Le pape François a prévenu les couples qui se marient à l’église qu’elle n’est pas une maison de location : elle doit être leur maison, et c’est pourquoi la meilleure préparation au mariage comme à tous les sacrements, c’est la messe le dimanche, pour que l’église soit votre maison. Pour communier à la messe, il faut que l’Eglise soit notre famille et l’église notre maison.

Cette pauvre veuve ne représente pas la misère. Nous avions Bartimée il y a deux dimanches, ce mendiant que l’on cherchait à faire taire. Cette pauvre veuve représente l’Eglise : elle a quitté en se mariant sa famille d’origine ; elle a perdu, avec son mari, celle qu’ils voulaient fonder. Elle représente l’Eglise qui a quitté l’une sans gagner l’autre : l’Eglise a quitté Israël, la terre promise, sans atteindre pour l’instant le Ciel et la vie éternelle. Que lui reste-t-il pour vivre ?
Les deux commandements de l’amour, l’évangile de dimanche dernier, l’amour de Dieu et l’amour du prochain, que symbolisent les deux piécettes qu’elle met dans le Trésor, pour Dieu et pour nous. Qui sont les bénéficiaires de ce don ? Dieu ? Il n’en a pas besoin. Elle-même, à valoir sur son salut ? Non : quand on donne tout, on ne le fait pas pour soi. Les bénéficiaires, c’est nous qui avons besoin de l’exemple qu’elle donne d’une telle confiance en Dieu. Elle rend à Dieu ce qui est à Dieu : tout ce qu’elle avait pour vivre, littéralement tout ce qu’elle avait de vivant.

Elle choisit la sagesse plutôt que l’argent. On peut dire d’elle ce que dit Jésus lors de l’onction à Béthanie : « Amen, je vous le dis : partout où l’Évangile sera proclamé – dans le monde entier –, on racontera, en souvenir d’elle, ce qu’elle vient de faire » (Mc 14, 9).
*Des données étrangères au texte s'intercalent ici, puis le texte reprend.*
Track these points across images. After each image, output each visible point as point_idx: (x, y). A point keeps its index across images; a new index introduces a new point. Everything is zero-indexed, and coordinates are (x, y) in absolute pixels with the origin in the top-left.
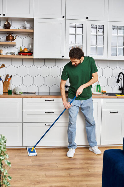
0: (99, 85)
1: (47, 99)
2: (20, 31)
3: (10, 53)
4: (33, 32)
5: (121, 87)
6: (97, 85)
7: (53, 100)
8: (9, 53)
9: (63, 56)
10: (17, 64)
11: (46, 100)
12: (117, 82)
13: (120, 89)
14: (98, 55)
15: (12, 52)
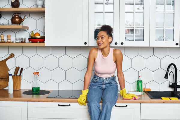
0: (141, 81)
1: (61, 104)
2: (33, 10)
3: (20, 39)
4: (45, 11)
5: (173, 83)
6: (138, 81)
7: (70, 105)
8: (18, 39)
9: (85, 43)
10: (30, 53)
11: (59, 105)
12: (165, 77)
13: (170, 86)
14: (136, 40)
15: (22, 39)
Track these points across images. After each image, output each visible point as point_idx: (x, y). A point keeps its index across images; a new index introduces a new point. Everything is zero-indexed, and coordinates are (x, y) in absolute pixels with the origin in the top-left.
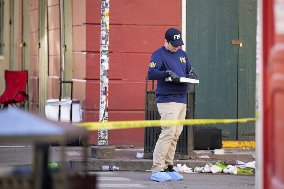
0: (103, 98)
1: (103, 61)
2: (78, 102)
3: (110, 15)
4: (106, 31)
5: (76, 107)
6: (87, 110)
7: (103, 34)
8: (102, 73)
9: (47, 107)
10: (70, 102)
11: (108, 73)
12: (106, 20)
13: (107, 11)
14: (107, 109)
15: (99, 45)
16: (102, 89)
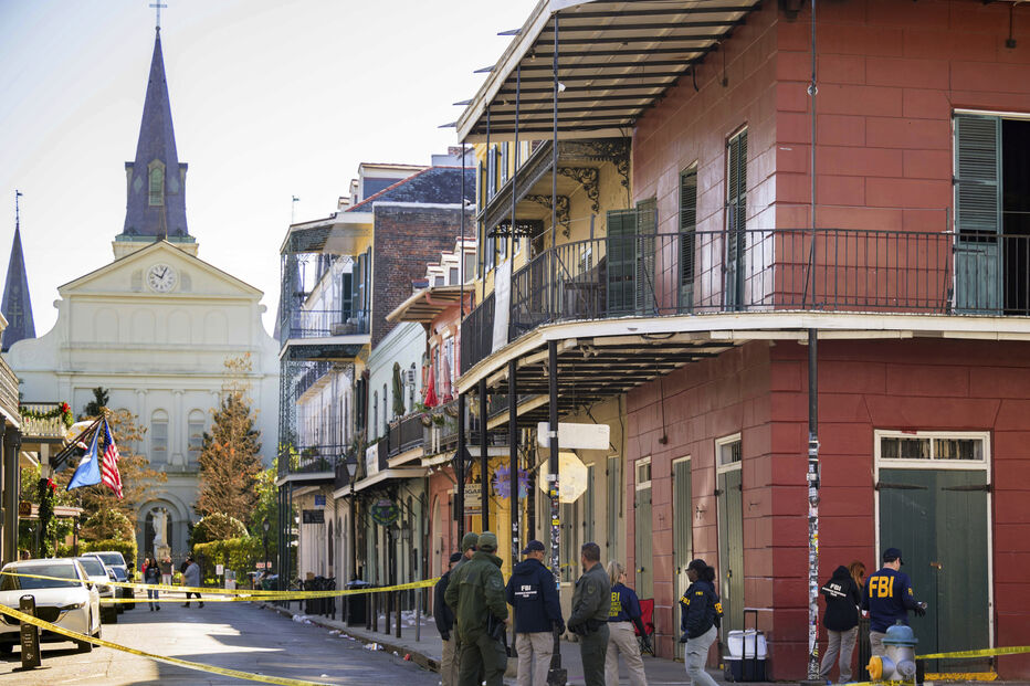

Elle est l’application magnifique de la bénédiction solennelle pour la fête des Saints : « Toute l’Église est heureuse de savoir beaucoup de ses enfants dans la paix du ciel : c’est là que Dieu vous attend ».

Saint Jean de la Croix avait à peine trois ans quand son père meurt. Enfant, il doit travailler comme apprenti. Il côtoie la souffrance comme infirmier tout en menant des études où il révèle des dons exceptionnels. Envoyé à Salamanque parmi l’élite, il y est nommé préfet des études. Sa sensibilité hors du commun lui permet d’absorber, presque d’éponger tout ce qu’il reçoit, mais de façon ordonnée, et quand il enseignera la mise en ordre de la sensibilité, c’est en connaissance de cause, pour l’ordonner à la connaissance de Dieu. Par ses talents et son travail, il peut accéder très tôt à la prêtrise, ce qui signifie à l’époque une cure et une rente pour venir en aide à sa mère. Il y renonce, parce que ce n’est pas là que Dieu l’appelle : « Quand vous vous arrêtez à quelque chose, vous cessez de vous abandonner au tout ».

Quand vous vous arrêtez à l’argent, vous cessez de vous abandonner au Dieu tout-puissant.

Vous le savez bien pourtant, que l’amour de l’argent n’est pas l’amour de la vie.